Getting Started with JHOVE
Introduction
JHOVE (pronounced "jove"), the JSTOR/Harvard Object Validation Environment, is an extensible software framework for performing format identification, validation, and characterization of digital objects.
- Format identification is the process of determining the format to which a digital object conforms; in other words, it answers the question: "I have a digital object; what format is it?"
-
Format validation is the process of determining the level of compliance of a digital object to the specification for its purported format, e.g.: "I have an object purportedly of format F; is it?"
Format validation conformance is determined at three levels: well-formedness, validity, and consistency.
- A digital object is well-formed if it meets the purely syntactic requirements for its format
- An object is valid if it is well-formed and it meets the higher-level semantic requirements for format validity
- An object is consistent if it is valid and its internally extracted representation information is consistent with externally supplied representation information
For example, a TIFF object is well-formed if it starts with an 8 byte header followed by a sequence of Image File Directories (IFDs), each composed of a 2 byte entry count and a series of 8 byte tagged entries. The object is valid if it meets certain additional semantic-level rules, such as that an RGB file must have at least three sample values per pixel. The object is consistent with external NISO Z39.87 metadata if that metadata is consistent with the representation information of the object that is extracted by JHOVE.

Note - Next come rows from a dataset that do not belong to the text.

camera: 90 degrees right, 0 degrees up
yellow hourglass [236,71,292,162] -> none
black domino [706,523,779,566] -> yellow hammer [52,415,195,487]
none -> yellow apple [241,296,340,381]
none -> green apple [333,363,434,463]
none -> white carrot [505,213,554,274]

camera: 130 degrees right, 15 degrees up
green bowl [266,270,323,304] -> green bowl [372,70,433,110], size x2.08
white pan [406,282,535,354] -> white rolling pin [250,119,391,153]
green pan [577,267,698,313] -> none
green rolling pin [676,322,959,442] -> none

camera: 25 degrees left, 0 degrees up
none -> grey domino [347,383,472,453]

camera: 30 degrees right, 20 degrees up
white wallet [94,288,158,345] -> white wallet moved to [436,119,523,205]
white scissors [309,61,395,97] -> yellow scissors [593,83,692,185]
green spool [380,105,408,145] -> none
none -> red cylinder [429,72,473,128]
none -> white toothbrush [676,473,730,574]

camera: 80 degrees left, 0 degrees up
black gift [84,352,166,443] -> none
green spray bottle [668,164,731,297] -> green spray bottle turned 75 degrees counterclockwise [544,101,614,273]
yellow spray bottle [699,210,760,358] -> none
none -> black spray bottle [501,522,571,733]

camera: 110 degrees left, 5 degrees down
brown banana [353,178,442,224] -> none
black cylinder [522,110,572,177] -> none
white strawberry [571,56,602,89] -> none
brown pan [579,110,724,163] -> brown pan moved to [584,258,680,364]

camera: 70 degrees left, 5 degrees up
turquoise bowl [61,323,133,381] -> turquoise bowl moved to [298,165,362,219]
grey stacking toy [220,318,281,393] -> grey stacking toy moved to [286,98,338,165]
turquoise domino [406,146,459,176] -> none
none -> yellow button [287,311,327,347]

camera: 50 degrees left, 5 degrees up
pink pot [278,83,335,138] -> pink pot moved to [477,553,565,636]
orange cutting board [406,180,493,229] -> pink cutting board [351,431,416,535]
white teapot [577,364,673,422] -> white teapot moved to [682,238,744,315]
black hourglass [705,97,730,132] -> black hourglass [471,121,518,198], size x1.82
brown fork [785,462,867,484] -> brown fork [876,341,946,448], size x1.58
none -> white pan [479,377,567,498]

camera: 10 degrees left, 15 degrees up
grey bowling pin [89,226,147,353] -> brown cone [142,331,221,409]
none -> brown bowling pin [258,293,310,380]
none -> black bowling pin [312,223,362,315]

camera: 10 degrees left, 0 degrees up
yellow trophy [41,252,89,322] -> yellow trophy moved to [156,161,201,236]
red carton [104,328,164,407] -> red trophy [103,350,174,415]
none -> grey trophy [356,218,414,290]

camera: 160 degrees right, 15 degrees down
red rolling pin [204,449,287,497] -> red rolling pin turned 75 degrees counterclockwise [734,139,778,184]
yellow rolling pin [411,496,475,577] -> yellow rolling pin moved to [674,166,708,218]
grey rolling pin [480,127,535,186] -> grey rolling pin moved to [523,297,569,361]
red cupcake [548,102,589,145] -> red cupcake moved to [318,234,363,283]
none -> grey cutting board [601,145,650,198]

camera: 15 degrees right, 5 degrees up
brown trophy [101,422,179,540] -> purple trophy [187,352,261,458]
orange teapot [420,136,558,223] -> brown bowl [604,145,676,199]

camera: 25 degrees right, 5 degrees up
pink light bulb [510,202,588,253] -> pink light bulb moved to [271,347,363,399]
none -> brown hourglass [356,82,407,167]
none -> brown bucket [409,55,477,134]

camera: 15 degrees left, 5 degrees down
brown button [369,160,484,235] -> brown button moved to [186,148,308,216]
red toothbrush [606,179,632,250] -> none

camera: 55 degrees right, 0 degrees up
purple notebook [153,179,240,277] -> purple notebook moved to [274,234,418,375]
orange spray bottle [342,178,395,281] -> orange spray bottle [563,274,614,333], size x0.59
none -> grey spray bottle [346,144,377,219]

The concept of distinguishing between well-formedness (syntactic correctness) and validity (semantic correctness) was taken from XML.
-
Format characterization is the process of determining the format-specific significant properties of an object of a given format, e.g.: "I have an object of format F; what are its salient properties?"
The set of characteristics reported by JHOVE about a digital object is known as the object's representation information, a concept introduced by the Open Archival Information System (OAIS) reference model [ISO/IEC 14721]. The standard representation information reported by JHOVE includes: file pathname or URI, last modification date, byte size, format, format version, MIME type, format profiles, and optionally, CRC32, MD5, and SHA-1 digests [CRC32, MD5, SHA-1].
Identification, validation, and characterization actions are frequently necessary during routine operation of digital repositories and for digital preservation activities.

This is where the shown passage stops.